• **Challenge**: Update the rows below by changing every "scientific name" to "binomial name". Reproduce all the lines with nothing else altered.

[Dataset records]
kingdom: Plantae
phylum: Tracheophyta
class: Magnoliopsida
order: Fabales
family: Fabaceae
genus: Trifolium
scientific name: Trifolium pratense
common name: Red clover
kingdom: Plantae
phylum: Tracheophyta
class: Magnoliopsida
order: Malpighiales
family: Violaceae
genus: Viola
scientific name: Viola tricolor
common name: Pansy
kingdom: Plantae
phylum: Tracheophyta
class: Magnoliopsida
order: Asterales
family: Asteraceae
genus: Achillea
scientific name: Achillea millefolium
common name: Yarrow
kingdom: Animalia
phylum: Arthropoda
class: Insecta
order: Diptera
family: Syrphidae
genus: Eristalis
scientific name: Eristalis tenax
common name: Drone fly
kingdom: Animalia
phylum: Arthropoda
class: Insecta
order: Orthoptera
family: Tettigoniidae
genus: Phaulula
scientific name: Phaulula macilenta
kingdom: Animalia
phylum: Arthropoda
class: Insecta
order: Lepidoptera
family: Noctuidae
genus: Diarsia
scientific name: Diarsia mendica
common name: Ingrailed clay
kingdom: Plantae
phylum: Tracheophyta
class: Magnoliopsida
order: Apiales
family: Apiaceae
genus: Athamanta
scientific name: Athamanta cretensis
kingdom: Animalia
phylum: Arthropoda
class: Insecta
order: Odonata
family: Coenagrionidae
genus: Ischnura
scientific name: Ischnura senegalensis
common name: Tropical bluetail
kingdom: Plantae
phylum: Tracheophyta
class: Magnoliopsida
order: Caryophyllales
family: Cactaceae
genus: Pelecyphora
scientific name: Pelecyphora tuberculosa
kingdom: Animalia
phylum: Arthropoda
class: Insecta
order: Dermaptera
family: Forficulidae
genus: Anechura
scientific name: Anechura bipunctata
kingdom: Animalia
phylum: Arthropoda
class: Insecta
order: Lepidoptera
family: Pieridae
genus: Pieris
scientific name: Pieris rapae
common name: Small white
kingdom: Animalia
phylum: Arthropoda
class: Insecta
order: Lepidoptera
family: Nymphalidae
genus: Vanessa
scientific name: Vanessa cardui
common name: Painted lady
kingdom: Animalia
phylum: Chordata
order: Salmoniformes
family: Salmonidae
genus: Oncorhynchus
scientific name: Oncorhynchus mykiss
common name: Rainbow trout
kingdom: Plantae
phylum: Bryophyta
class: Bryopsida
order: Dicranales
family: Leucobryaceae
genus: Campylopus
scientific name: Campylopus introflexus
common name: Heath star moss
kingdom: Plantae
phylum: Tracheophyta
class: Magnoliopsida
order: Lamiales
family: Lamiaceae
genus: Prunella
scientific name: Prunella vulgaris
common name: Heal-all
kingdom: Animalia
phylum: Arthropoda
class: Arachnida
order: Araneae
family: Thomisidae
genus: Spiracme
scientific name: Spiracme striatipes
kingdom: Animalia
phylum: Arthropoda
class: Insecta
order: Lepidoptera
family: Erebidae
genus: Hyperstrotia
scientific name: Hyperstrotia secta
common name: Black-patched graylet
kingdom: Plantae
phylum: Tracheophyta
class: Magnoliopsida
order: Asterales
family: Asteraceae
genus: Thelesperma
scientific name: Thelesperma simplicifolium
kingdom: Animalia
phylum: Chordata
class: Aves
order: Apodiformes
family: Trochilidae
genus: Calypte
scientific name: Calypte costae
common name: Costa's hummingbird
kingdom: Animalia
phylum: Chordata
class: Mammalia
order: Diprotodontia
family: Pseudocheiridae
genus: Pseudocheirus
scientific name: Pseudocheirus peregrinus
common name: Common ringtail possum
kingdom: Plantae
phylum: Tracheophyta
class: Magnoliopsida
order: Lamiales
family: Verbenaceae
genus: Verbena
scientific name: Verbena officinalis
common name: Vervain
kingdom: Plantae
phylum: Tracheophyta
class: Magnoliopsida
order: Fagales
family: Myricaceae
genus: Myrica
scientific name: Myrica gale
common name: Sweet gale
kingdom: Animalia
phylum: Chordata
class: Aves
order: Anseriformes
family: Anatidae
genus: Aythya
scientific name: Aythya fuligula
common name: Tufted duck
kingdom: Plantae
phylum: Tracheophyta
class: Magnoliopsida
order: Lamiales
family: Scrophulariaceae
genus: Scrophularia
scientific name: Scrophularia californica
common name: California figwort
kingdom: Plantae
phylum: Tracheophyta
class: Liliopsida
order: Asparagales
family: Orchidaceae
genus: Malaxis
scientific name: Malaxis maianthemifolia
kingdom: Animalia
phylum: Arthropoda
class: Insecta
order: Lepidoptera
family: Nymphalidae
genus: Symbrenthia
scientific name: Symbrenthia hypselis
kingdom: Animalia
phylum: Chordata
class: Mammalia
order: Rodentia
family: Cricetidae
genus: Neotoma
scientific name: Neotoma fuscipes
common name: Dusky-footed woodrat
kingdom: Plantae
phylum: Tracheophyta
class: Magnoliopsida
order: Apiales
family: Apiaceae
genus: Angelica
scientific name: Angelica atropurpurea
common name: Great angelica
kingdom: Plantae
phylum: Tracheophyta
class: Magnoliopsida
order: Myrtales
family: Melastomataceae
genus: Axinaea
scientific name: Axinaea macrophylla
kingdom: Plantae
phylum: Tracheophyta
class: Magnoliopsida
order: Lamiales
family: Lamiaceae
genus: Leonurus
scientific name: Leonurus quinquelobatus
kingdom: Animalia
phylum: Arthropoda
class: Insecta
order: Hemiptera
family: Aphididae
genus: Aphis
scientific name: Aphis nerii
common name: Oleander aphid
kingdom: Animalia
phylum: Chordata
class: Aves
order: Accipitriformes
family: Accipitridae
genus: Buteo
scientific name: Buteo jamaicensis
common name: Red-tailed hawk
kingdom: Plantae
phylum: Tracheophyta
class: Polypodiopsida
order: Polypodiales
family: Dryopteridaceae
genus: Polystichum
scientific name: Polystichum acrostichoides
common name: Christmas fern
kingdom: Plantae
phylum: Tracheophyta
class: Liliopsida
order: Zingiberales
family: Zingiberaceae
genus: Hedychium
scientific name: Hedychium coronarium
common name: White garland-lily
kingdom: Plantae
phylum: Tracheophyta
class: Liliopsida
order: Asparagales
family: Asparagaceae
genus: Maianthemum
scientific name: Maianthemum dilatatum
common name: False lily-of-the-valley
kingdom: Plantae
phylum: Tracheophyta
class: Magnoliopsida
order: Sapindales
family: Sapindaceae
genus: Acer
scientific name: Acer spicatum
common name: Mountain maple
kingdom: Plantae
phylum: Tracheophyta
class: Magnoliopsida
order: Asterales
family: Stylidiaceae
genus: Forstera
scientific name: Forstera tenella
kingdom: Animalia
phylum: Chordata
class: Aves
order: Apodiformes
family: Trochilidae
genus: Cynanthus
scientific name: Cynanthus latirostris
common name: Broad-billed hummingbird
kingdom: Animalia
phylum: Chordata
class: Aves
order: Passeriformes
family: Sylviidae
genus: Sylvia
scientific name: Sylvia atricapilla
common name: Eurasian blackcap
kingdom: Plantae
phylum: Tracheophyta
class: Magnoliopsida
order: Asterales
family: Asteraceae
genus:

• **Reply**:
kingdom: Plantae
phylum: Tracheophyta
class: Magnoliopsida
order: Fabales
family: Fabaceae
genus: Trifolium
binomial name: Trifolium pratense
common name: Red clover
kingdom: Plantae
phylum: Tracheophyta
class: Magnoliopsida
order: Malpighiales
family: Violaceae
genus: Viola
binomial name: Viola tricolor
common name: Pansy
kingdom: Plantae
phylum: Tracheophyta
class: Magnoliopsida
order: Asterales
family: Asteraceae
genus: Achillea
binomial name: Achillea millefolium
common name: Yarrow
kingdom: Animalia
phylum: Arthropoda
class: Insecta
order: Diptera
family: Syrphidae
genus: Eristalis
binomial name: Eristalis tenax
common name: Drone fly
kingdom: Animalia
phylum: Arthropoda
class: Insecta
order: Orthoptera
family: Tettigoniidae
genus: Phaulula
binomial name: Phaulula macilenta
kingdom: Animalia
phylum: Arthropoda
class: Insecta
order: Lepidoptera
family: Noctuidae
genus: Diarsia
binomial name: Diarsia mendica
common name: Ingrailed clay
kingdom: Plantae
phylum: Tracheophyta
class: Magnoliopsida
order: Apiales
family: Apiaceae
genus: Athamanta
binomial name: Athamanta cretensis
kingdom: Animalia
phylum: Arthropoda
class: Insecta
order: Odonata
family: Coenagrionidae
genus: Ischnura
binomial name: Ischnura senegalensis
common name: Tropical bluetail
kingdom: Plantae
phylum: Tracheophyta
class: Magnoliopsida
order: Caryophyllales
family: Cactaceae
genus: Pelecyphora
binomial name: Pelecyphora tuberculosa
kingdom: Animalia
phylum: Arthropoda
class: Insecta
order: Dermaptera
family: Forficulidae
genus: Anechura
binomial name: Anechura bipunctata
kingdom: Animalia
phylum: Arthropoda
class: Insecta
order: Lepidoptera
family: Pieridae
genus: Pieris
binomial name: Pieris rapae
common name: Small white
kingdom: Animalia
phylum: Arthropoda
class: Insecta
order: Lepidoptera
family: Nymphalidae
genus: Vanessa
binomial name: Vanessa cardui
common name: Painted lady
kingdom: Animalia
phylum: Chordata
order: Salmoniformes
family: Salmonidae
genus: Oncorhynchus
binomial name: Oncorhynchus mykiss
common name: Rainbow trout
kingdom: Plantae
phylum: Bryophyta
class: Bryopsida
order: Dicranales
family: Leucobryaceae
genus: Campylopus
binomial name: Campylopus introflexus
common name: Heath star moss
kingdom: Plantae
phylum: Tracheophyta
class: Magnoliopsida
order: Lamiales
family: Lamiaceae
genus: Prunella
binomial name: Prunella vulgaris
common name: Heal-all
kingdom: Animalia
phylum: Arthropoda
class: Arachnida
order: Araneae
family: Thomisidae
genus: Spiracme
binomial name: Spiracme striatipes
kingdom: Animalia
phylum: Arthropoda
class: Insecta
order: Lepidoptera
family: Erebidae
genus: Hyperstrotia
binomial name: Hyperstrotia secta
common name: Black-patched graylet
kingdom: Plantae
phylum: Tracheophyta
class: Magnoliopsida
order: Asterales
family: Asteraceae
genus: Thelesperma
binomial name: Thelesperma simplicifolium
kingdom: Animalia
phylum: Chordata
class: Aves
order: Apodiformes
family: Trochilidae
genus: Calypte
binomial name: Calypte costae
common name: Costa's hummingbird
kingdom: Animalia
phylum: Chordata
class: Mammalia
order: Diprotodontia
family: Pseudocheiridae
genus: Pseudocheirus
binomial name: Pseudocheirus peregrinus
common name: Common ringtail possum
kingdom: Plantae
phylum: Tracheophyta
class: Magnoliopsida
order: Lamiales
family: Verbenaceae
genus: Verbena
binomial name: Verbena officinalis
common name: Vervain
kingdom: Plantae
phylum: Tracheophyta
class: Magnoliopsida
order: Fagales
family: Myricaceae
genus: Myrica
binomial name: Myrica gale
common name: Sweet gale
kingdom: Animalia
phylum: Chordata
class: Aves
order: Anseriformes
family: Anatidae
genus: Aythya
binomial name: Aythya fuligula
common name: Tufted duck
kingdom: Plantae
phylum: Tracheophyta
class: Magnoliopsida
order: Lamiales
family: Scrophulariaceae
genus: Scrophularia
binomial name: Scrophularia californica
common name: California figwort
kingdom: Plantae
phylum: Tracheophyta
class: Liliopsida
order: Asparagales
family: Orchidaceae
genus: Malaxis
binomial name: Malaxis maianthemifolia
kingdom: Animalia
phylum: Arthropoda
class: Insecta
order: Lepidoptera
family: Nymphalidae
genus: Symbrenthia
binomial name: Symbrenthia hypselis
kingdom: Animalia
phylum: Chordata
class: Mammalia
order: Rodentia
family: Cricetidae
genus: Neotoma
binomial name: Neotoma fuscipes
common name: Dusky-footed woodrat
kingdom: Plantae
phylum: Tracheophyta
class: Magnoliopsida
order: Apiales
family: Apiaceae
genus: Angelica
binomial name: Angelica atropurpurea
common name: Great angelica
kingdom: Plantae
phylum: Tracheophyta
class: Magnoliopsida
order: Myrtales
family: Melastomataceae
genus: Axinaea
binomial name: Axinaea macrophylla
kingdom: Plantae
phylum: Tracheophyta
class: Magnoliopsida
order: Lamiales
family: Lamiaceae
genus: Leonurus
binomial name: Leonurus quinquelobatus
kingdom: Animalia
phylum: Arthropoda
class: Insecta
order: Hemiptera
family: Aphididae
genus: Aphis
binomial name: Aphis nerii
common name: Oleander aphid
kingdom: Animalia
phylum: Chordata
class: Aves
order: Accipitriformes
family: Accipitridae
genus: Buteo
binomial name: Buteo jamaicensis
common name: Red-tailed hawk
kingdom: Plantae
phylum: Tracheophyta
class: Polypodiopsida
order: Polypodiales
family: Dryopteridaceae
genus: Polystichum
binomial name: Polystichum acrostichoides
common name: Christmas fern
kingdom: Plantae
phylum: Tracheophyta
class: Liliopsida
order: Zingiberales
family: Zingiberaceae
genus: Hedychium
binomial name: Hedychium coronarium
common name: White garland-lily
kingdom: Plantae
phylum: Tracheophyta
class: Liliopsida
order: Asparagales
family: Asparagaceae
genus: Maianthemum
binomial name: Maianthemum dilatatum
common name: False lily-of-the-valley
kingdom: Plantae
phylum: Tracheophyta
class: Magnoliopsida
order: Sapindales
family: Sapindaceae
genus: Acer
binomial name: Acer spicatum
common name: Mountain maple
kingdom: Plantae
phylum: Tracheophyta
class: Magnoliopsida
order: Asterales
family: Stylidiaceae
genus: Forstera
binomial name: Forstera tenella
kingdom: Animalia
phylum: Chordata
class: Aves
order: Apodiformes
family: Trochilidae
genus: Cynanthus
binomial name: Cynanthus latirostris
common name: Broad-billed hummingbird
kingdom: Animalia
phylum: Chordata
class: Aves
order: Passeriformes
family: Sylviidae
genus: Sylvia
binomial name: Sylvia atricapilla
common name: Eurasian blackcap
kingdom: Plantae
phylum: Tracheophyta
class: Magnoliopsida
order: Asterales
family: Asteraceae
genus:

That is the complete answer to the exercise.